E a resposta do Jornal Público à Carta de Sócrates
José Sócrates confirma projectos na Guarda mas nega ilegalidades
O primeiro-ministro confirmou ontem, na carta enviada à directora do PÚBLICO, ser o responsável por todos os projectos que estiveram na origem das notícias da edição de ontem referentes à sua actividade privada quando já era deputado em regime de exclusividade, entre 1988 e 1990. Sócrates considera que tal está "em conformidade com as normas legais de exclusividade em vigor", uma vez que diz ter feito os projectos "a pedido de amigos" e afirma não ter recebido qualquer remuneração.
Colocando a tónica na existência ou não de remuneração, e deixando de lado o argumento usado pelo primeiro-ministro em 2007 de que se tratava de uma actividade "muito residual", o primeiro-ministro remete para uma questão que não é consensual a nível jurídico.
À época dos factos, que é anterior ao actual Estatuto dos Deputados (elaborado em 1993 e já muitas vezes alterado), as dúvidas que envolviam o regime de exclusividade dos deputados, criado em 1988, levaram a Assembleia da República a pedir à Procuradoria-Geral da República (PGR) um parecer sobre esta matéria.
Esse parecer, datado de 1992 e homologado pelo Parlamento, afirma que aquele regime implica "a impossibilidade legal de desempenho de qualquer actividade profissional, pública ou privada". Admite, porém, que possa haver actividades permitidas excepcionalmente, remetendo, por analogia, para as permitidas noutras profissões com dedicação exclusiva, como as que implicam direitos de autor, realização de conferências, palestras e outras actividades análogas. Não existem, porém, referências à possibilidade de se exercer uma actividade não remunerada.
A questão da alegada gratuitidade dos serviços leva os dois juristas que o PÚBLICO ontem conseguiu contactar a considerar que José Sócrates não contrariou o parecer da PGR. O professor catedrático de Coimbra Vieira de Andrade diz que é preciso "ver caso a caso e, em primeiro lugar, verificar se não é uma actividade incompatível com o estatuto e função de deputado pelo princípio da imparcialidade, por exemplo". E desdramatiza: "Se é um caso de um pedido de amigos, de um projecto de engenharia que se faz à noite, nas horas vagas, não é incompatível com as funções de deputado."

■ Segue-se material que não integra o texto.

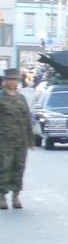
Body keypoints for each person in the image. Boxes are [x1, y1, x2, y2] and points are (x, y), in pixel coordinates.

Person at [0, 68, 32, 209]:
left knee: (19, 167)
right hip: (4, 141)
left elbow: (27, 119)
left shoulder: (21, 98)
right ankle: (2, 196)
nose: (13, 82)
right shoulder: (1, 98)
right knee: (4, 167)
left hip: (21, 140)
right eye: (10, 79)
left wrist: (30, 140)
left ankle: (16, 196)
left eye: (15, 79)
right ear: (4, 82)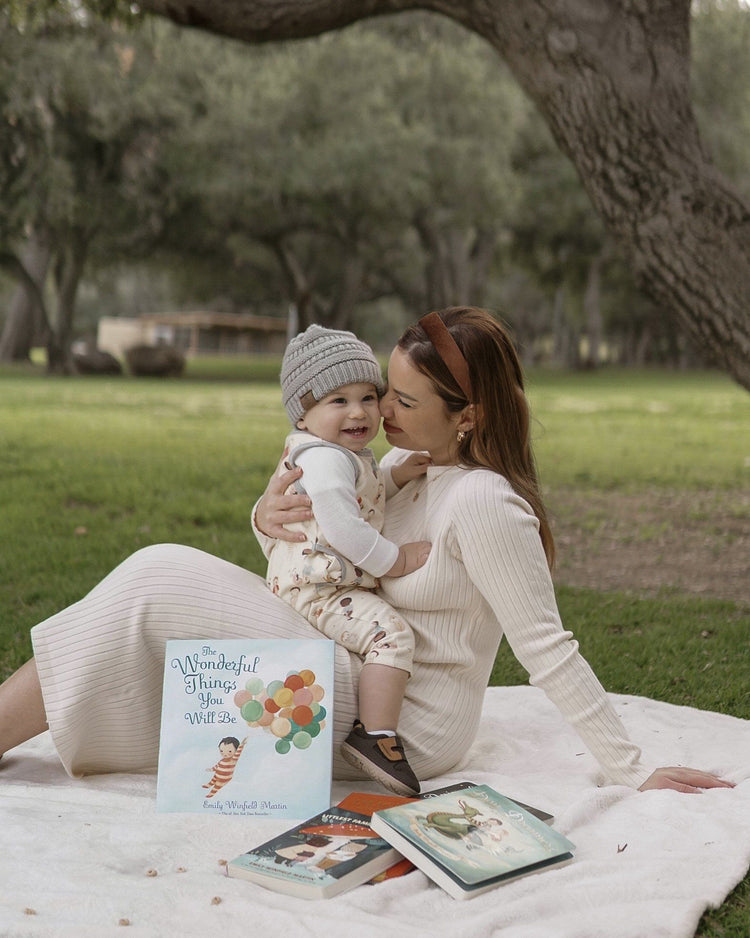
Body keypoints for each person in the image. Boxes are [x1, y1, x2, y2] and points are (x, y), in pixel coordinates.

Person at [0, 307, 733, 797]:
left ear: (468, 418)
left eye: (403, 404)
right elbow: (322, 544)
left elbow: (546, 644)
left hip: (406, 718)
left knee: (158, 579)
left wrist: (634, 770)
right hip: (346, 648)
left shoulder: (483, 504)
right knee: (161, 590)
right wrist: (265, 514)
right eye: (387, 391)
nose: (379, 412)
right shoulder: (404, 469)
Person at [269, 323, 432, 794]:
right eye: (337, 401)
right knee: (392, 636)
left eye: (367, 397)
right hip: (321, 587)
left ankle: (373, 729)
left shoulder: (333, 453)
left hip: (313, 581)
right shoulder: (325, 460)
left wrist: (393, 477)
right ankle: (375, 737)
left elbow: (360, 495)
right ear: (303, 413)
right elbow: (342, 526)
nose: (358, 412)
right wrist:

E caso seja uma situação "de cuja remuneração abdique, então não é considerada uma actividade profissional", entende o lente de Coimbra, secundado por Tiago Duarte, professor da Faculdade de Direito da Universidade Nova de Lisboa. Este jurista realça, todavia, que "não é vulgar trabalhar sem receber", sobretudo nestas profissões técnicas, e "se se vier a verificar que recebeu dinheiro, então estava em incumprimento".
O parecer da PGR é de Janeiro de 1992 e, um mês e meio depois, o então deputado José Sócrates pediu aos serviços da Assembleia que lhe fosse pago o subsídio de dedicação exclusiva, com retroactivos, referentes aos períodos entre 15 de Outubro de 1988 e 31 de Dezembro de 1991.
A excepção foi o mês de Março de 1989. Nesse mês declarou ter recebido 475 euros por um projecto, explicou então, depois de questionado pelos serviços do Parlamento, embora ao PÚBLICO tenha dito em 2007 que o valor resultava de "acerto final de contas". Mas reconhecia que mantivera uma colaboração regular como responsável técnico de uma empresa de construção até 1989, embora tenha recebido o subsídio de exclusividade desde Outubro de 1988.
O assunto da exclusividade, que continua por esclarecer, não esgota porém as questões ontem noticiadas pelo PÚBLICO. Acerca das sucessivas e duras advertências que a Câmara da Guarda lhe dirigiu por causa da falta de rigor e cumprimento das regras técnicas e legais em muitos dos seus projectos, chegando a ameaçá-lo com "procedimento legal", Sócrates diz apenas: "Sempre cumpri os meus deveres e exigências profissionais, mesmo em caso de divergências ou discordâncias, que são próprias desta actividade, com as entidades administrativas competentes na apreciação e aprovação de projectos".
De fora do "esclarecimento" tornado público fica também o motivo que levou a câmara a afastar Sócrates da direcção de obras particulares, sem que ele ou o dono das obras o tenham requerido, depois de o ter repreendido por causa da forma como desempenhava as suas funções.